===== Information given

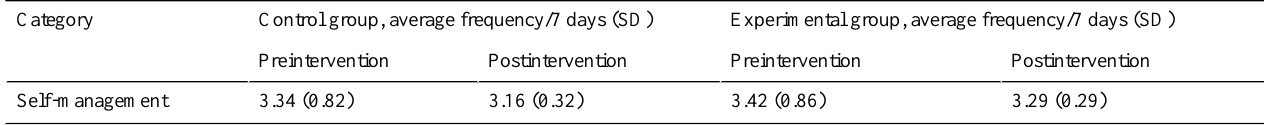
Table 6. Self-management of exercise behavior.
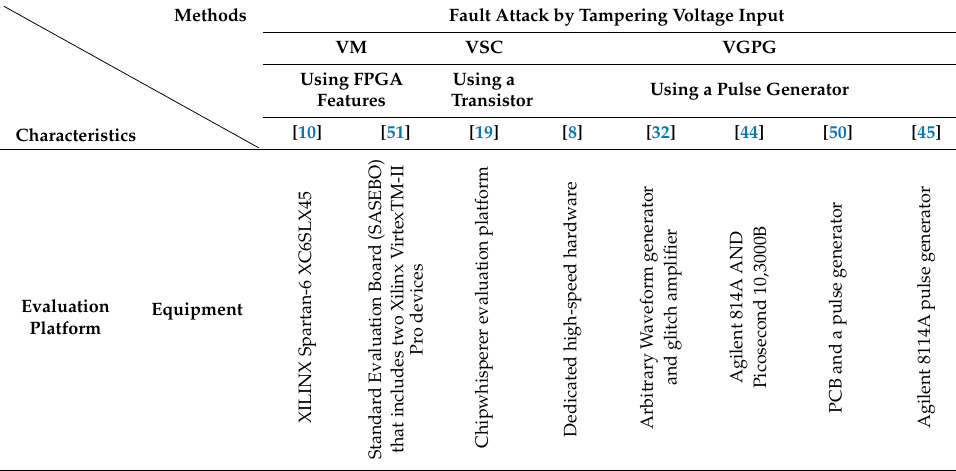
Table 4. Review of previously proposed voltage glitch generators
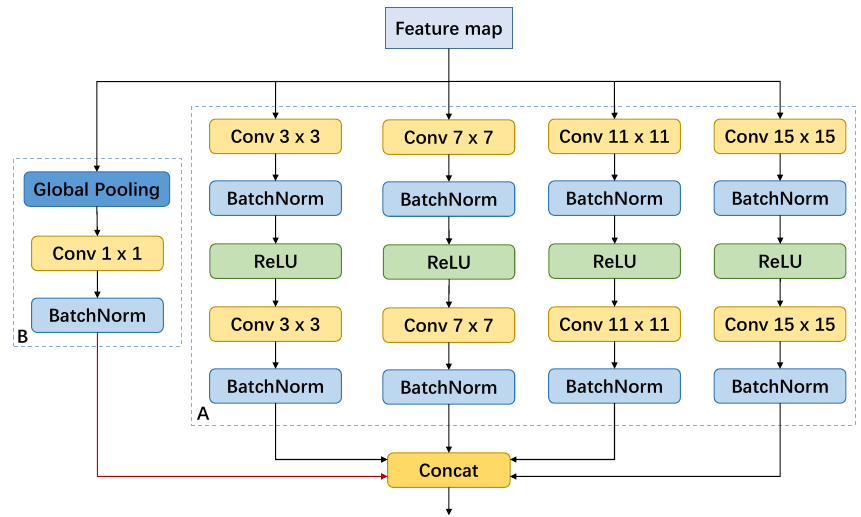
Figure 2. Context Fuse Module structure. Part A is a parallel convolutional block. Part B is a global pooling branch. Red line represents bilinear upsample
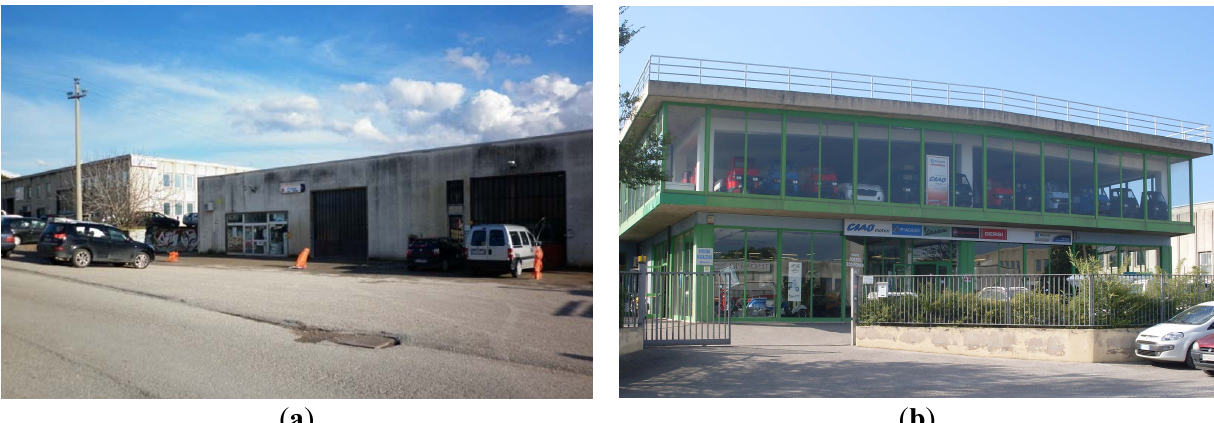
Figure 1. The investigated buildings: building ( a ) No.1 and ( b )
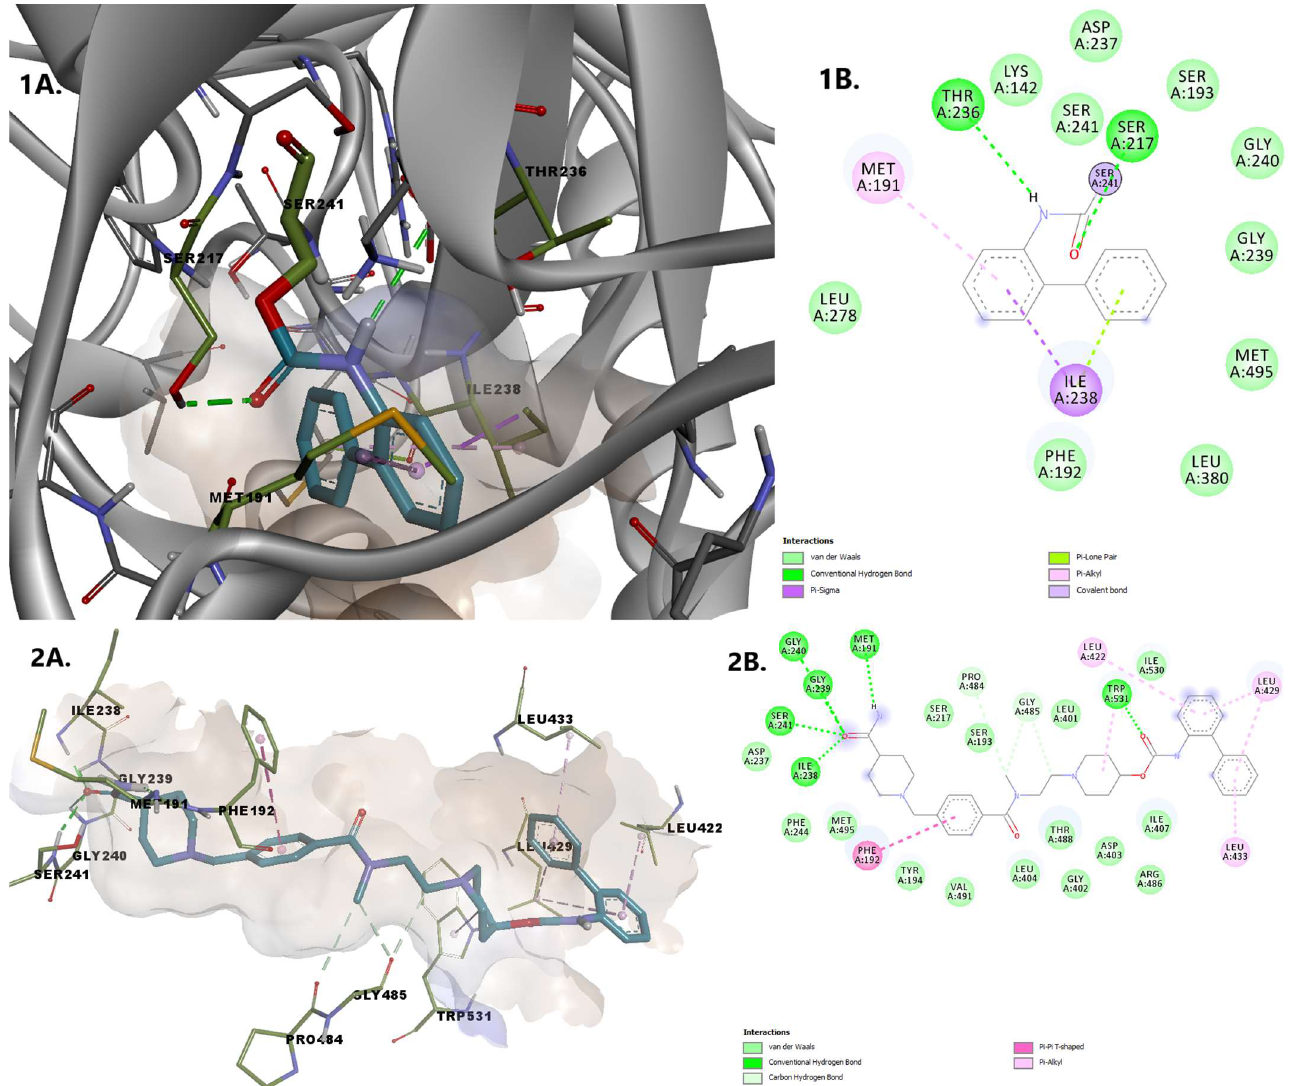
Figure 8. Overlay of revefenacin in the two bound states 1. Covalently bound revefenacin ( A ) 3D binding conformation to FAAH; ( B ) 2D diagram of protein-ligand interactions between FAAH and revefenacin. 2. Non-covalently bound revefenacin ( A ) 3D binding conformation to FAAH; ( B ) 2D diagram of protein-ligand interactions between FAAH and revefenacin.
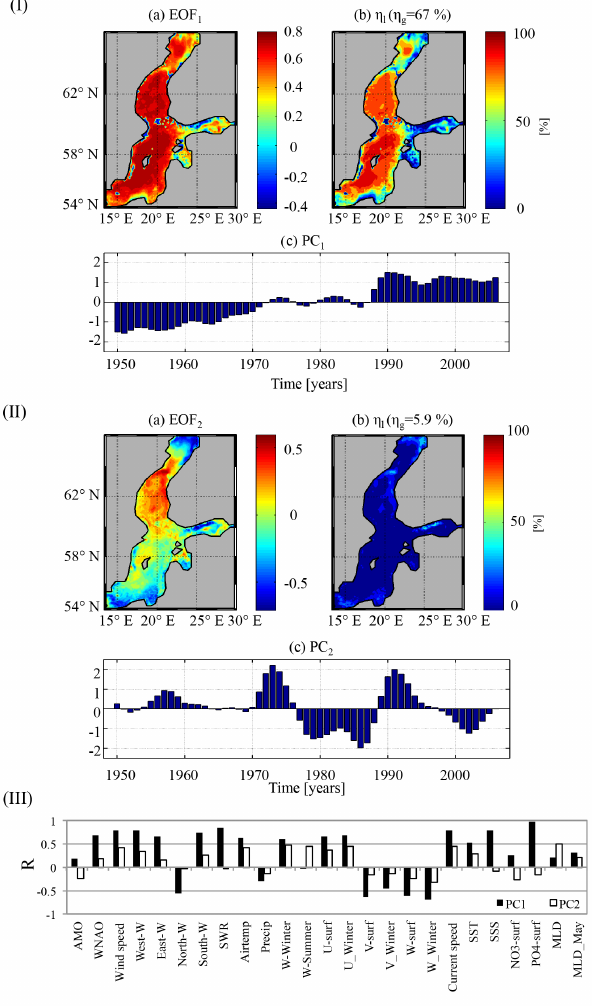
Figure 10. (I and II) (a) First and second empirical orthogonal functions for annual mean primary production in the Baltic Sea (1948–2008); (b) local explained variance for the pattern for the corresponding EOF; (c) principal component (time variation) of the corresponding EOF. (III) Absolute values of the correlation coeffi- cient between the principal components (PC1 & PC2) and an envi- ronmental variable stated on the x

==========

About this exercise: Above are records; write out the lines from the one with "Table 4. Review" down to the one with "Figure 1. The", exactly, leaving the pictures out.

Exercise solution:
Table 4. Review of previously proposed voltage glitch generators
Figure 2. Context Fuse Module structure. Part A is a parallel convolutional block. Part B is a global pooling branch. Red line represents bilinear upsample
Figure 1. The investigated buildings: building ( a ) No.1 and ( b )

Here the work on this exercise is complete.